- _Text_
[Start of section]

Health and Racial Disparities for Babies, Mothers Need Focused Attention, New Report Finds

As we’re increasingly learning, the experience of preconception, prenatal, birth, and postpartum health for moms flows directly to their infants, setting up the health status of the young family in the critical first years of life. This is why ZERO TO THREE’s State of Babies report this year calls special attention to hurdles faced by babies and mothers of color, who have the worst health outcomes on nearly all of the hundreds of wellbeing measures reported in the annual release. In addition to unpacking the historical and cultural reasons why families of color experience challenges, they also offer recommendations for ways Medicaid, among other policy levers, can catalyze positive change.

In a standalone brief, ZERO TO THREE shares state-level disaggregated data by race and ethnicity for many indicators, including maternal and infant mortality, low birth weight, and receipt of prenatal care. The data paint a stark picture that clearly shows Black and Hispanic mothers and babies experience inequities that begin even before pregnancy and birth.

The report points to several factors as the cause of racial and ethnic health disparities, including cumulative stress associated with interpersonal and institutional racism, as well as poverty, which can manifest in poor-quality and unstable housing, exposure to environmental toxicants, interpersonal and neighborhood violence, and an overall lack of resources.

In addition to Medicaid policy recommendations, such as Medicaid expansion to ensure women have coverage before and after pregnancy, extending Medicaid pregnancy coverage to 12 months postpartum, and ensuring that Medicaid covers screening and treatment for maternal depression, they also call for a renewed focus on the systemic racism that Black, Hispanic and other non-white mothers and babies face and offer solutions for how to move forward.

[End of section]

Extracted page text data

[Start of section]

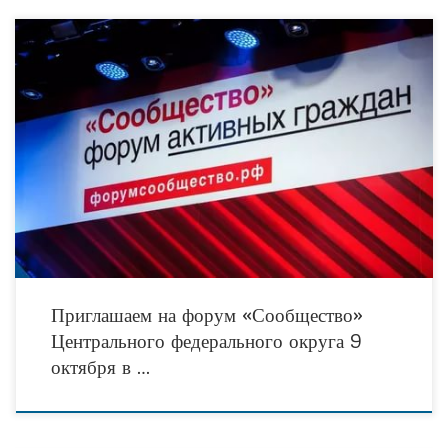
Тема форума в Белгороде — «Доступное жилье». Общественники изучат
успешный опыт Белгородской области в вопросах обеспечения граждан
недорогим жильем, чтобы транслировать его в другие регионы
Приглашаем на форум «Сообщество»
Центрального федерального округа 9
октября в …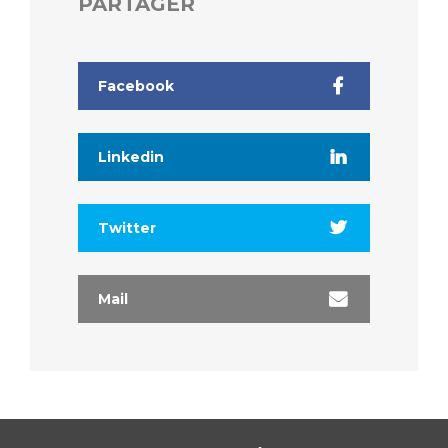
PARTAGER
Facebook
Linkedin
Twitter
Mail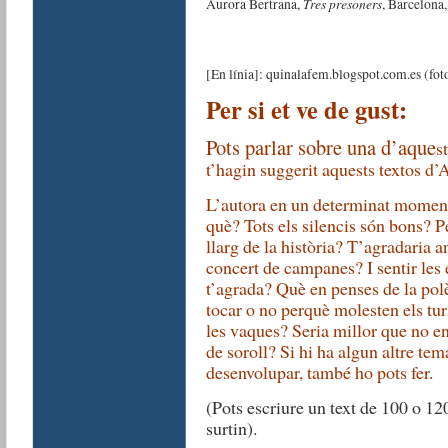
Tres presoners
Aurora Bertrana,
, Barcelona,
[En línia]: quinalafem.blogspot.com.es (fot
Per si et ve de gust:
Pots parlar sobre una d’aque
s
t’hagin suggerit aquests textos d’
L’autora en un determinat moment
què? Tots els silencis són bons? P
llarg de la història? T’agradaria 
concert de campanes? I sentir les 
t’agrada? Què en penses de la pol
tocar o no perquè molesten els tur
les vaques? Seria millor que no en 
de soroll? Si hi ha algun altre tem
desenvolupar, també ho pots fer.
(Pots escriure un text de 100 o 1
surtin).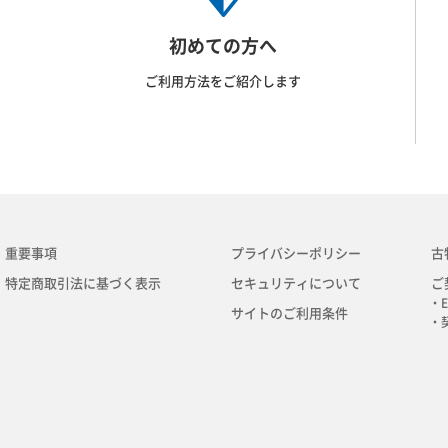
初めての方へ
ご利用方法をご紹介します
重要事項
プライバシーポリシー
古
特定商取引法に基づく表示
セキュリティについて
ご
・E
サイトのご利用条件
・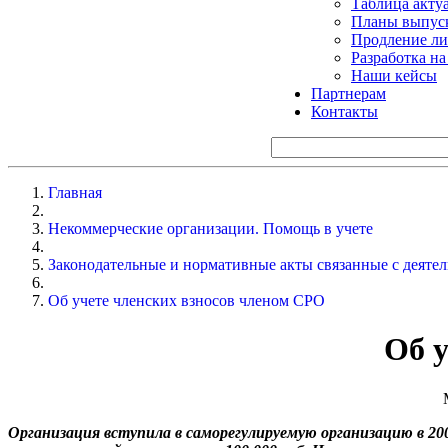
Таблица акту
Планы выпуск
Продление ли
Разработка н
Наши кейсы
Партнерам
Контакты
Главная
Некоммерческие организации. Помощь в учете
Законодательные и нормативные акты связанные с деят
Об учете членских взносов членом СРО
Об у
Организация вступила в саморегулируемую организацию в 2009 г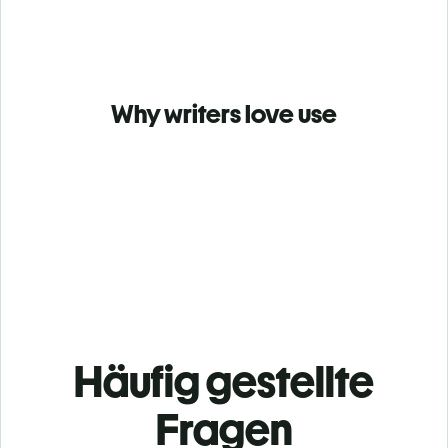
Why writers love use
Häufig gestellte
Fragen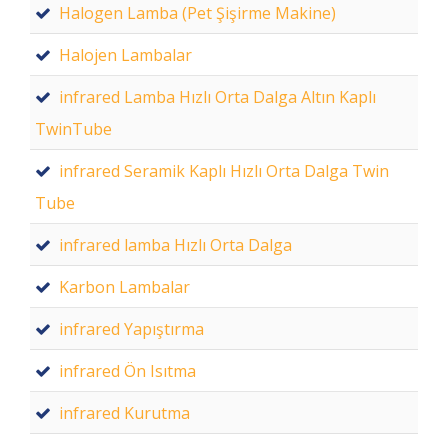
Halogen Lamba (Pet Şişirme Makine)
Halojen Lambalar
infrared Lamba Hızlı Orta Dalga Altın Kaplı
TwinTube
infrared Seramik Kaplı Hızlı Orta Dalga Twin
Tube
infrared lamba Hızlı Orta Dalga
Karbon Lambalar
infrared Yapıştırma
infrared Ön Isıtma
infrared Kurutma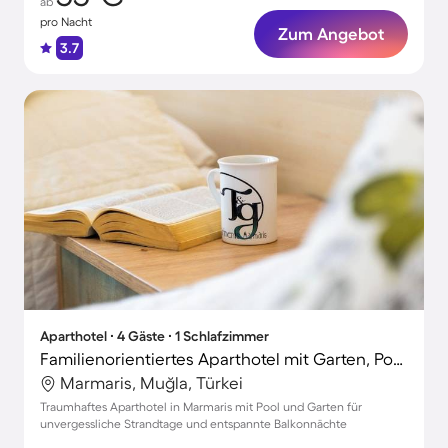
ab
pro Nacht
Zum Angebot
3.7
Aparthotel ∙ 4 Gäste ∙ 1 Schlafzimmer
Familienorientiertes Aparthotel mit Garten, Pool und Terrasse | Poolblick | Nah am Strand | Perfekt für die Arbeit von Zuhause
Marmaris, Muğla, Türkei
Traumhaftes Aparthotel in Marmaris mit Pool und Garten für
unvergessliche Strandtage und entspannte Balkonnächte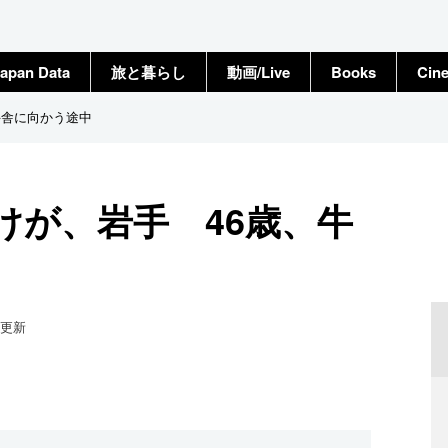
apan Data
旅と暮らし
動画/Live
Books
Cin
牛舎に向かう途中
けが、岩手 46歳、牛
更新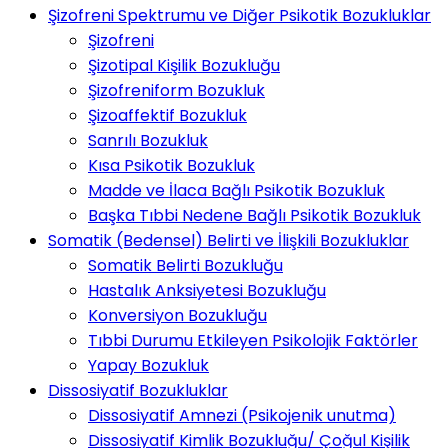
Şizofreni Spektrumu ve Diğer Psikotik Bozukluklar
Şizofreni
Şizotipal Kişilik Bozukluğu
Şizofreniform Bozukluk
Şizoaffektif Bozukluk
Sanrılı Bozukluk
Kısa Psikotik Bozukluk
Madde ve İlaca Bağlı Psikotik Bozukluk
Başka Tıbbi Nedene Bağlı Psikotik Bozukluk
Somatik (Bedensel) Belirti ve İlişkili Bozukluklar
Somatik Belirti Bozukluğu
Hastalık Anksiyetesi Bozukluğu
Konversiyon Bozukluğu
Tıbbi Durumu Etkileyen Psikolojik Faktörler
Yapay Bozukluk
Dissosiyatif Bozukluklar
Dissosiyatif Amnezi (Psikojenik unutma)
Dissosiyatif Kimlik Bozukluğu/ Çoğul Kişilik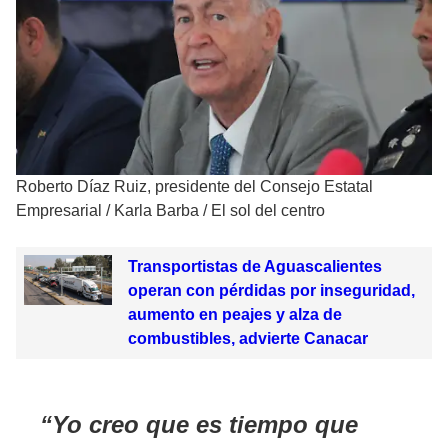
Roberto Díaz Ruiz, presidente del Consejo Estatal
Empresarial
/
Karla Barba / El sol del centro
Transportistas de Aguascalientes
operan con pérdidas por inseguridad,
aumento en peajes y alza de
combustibles, advierte Canacar
Yo creo que es tiempo que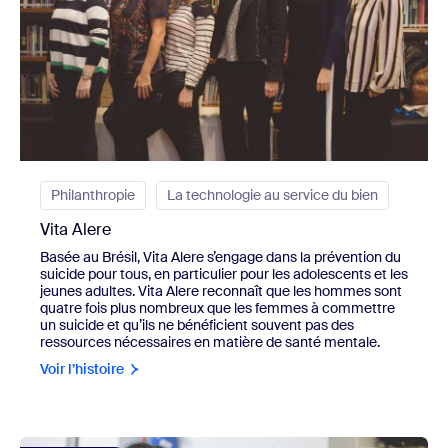
Philanthropie
La technologie au service du bien
Vita Alere
Basée au Brésil, Vita Alere s’engage dans la prévention du
suicide pour tous, en particulier pour les adolescents et les
jeunes adultes. Vita Alere reconnaît que les hommes sont
quatre fois plus nombreux que les femmes à commettre
un suicide et qu’ils ne bénéficient souvent pas des
ressources nécessaires en matière de santé mentale.
Voir l’histoire
view Daughters of Tomorrow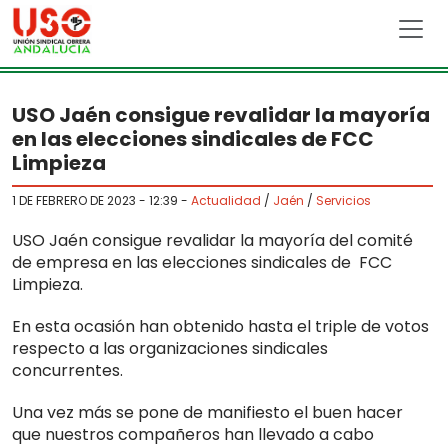
Skip to main content
USO Jaén consigue revalidar la mayoría
en las elecciones sindicales de FCC
Limpieza
1 DE FEBRERO DE 2023 - 12:39
-
Actualidad
/
Jaén
/
Servicios
USO Jaén consigue revalidar la mayoría del comité
de empresa en las elecciones sindicales de FCC
Limpieza.
En esta ocasión han obtenido hasta el triple de votos
respecto a las organizaciones sindicales
concurrentes.
Una vez más se pone de manifiesto el buen hacer
que nuestros compañeros han llevado a cabo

[End of section]

- _Problems to solve_
• 1. Write out everything in the article on racial health disparities for babies and mothers from "In a standalone" down to "pregnancy and birth.".
• 2. According to the article on racial health disparities for babies and mothers, why does this year's State of Babies report call special attention to the hurdles faced by babies and mothers of color? Answer in one to three sentences.

- _Task results_
• 1.
In a standalone brief, ZERO TO THREE shares state-level disaggregated data by race and ethnicity for many indicators, including maternal and infant mortality, low birth weight, and receipt of prenatal care. The data paint a stark picture that clearly shows Black and Hispanic mothers and babies experience inequities that begin even before pregnancy and birth.

• 2. A mother's health before conception, during pregnancy and birth, and after birth flows directly to her infant and shapes the young family's health in the first years of life. Babies and mothers of color have the worst health outcomes on nearly all of the report's wellbeing measures.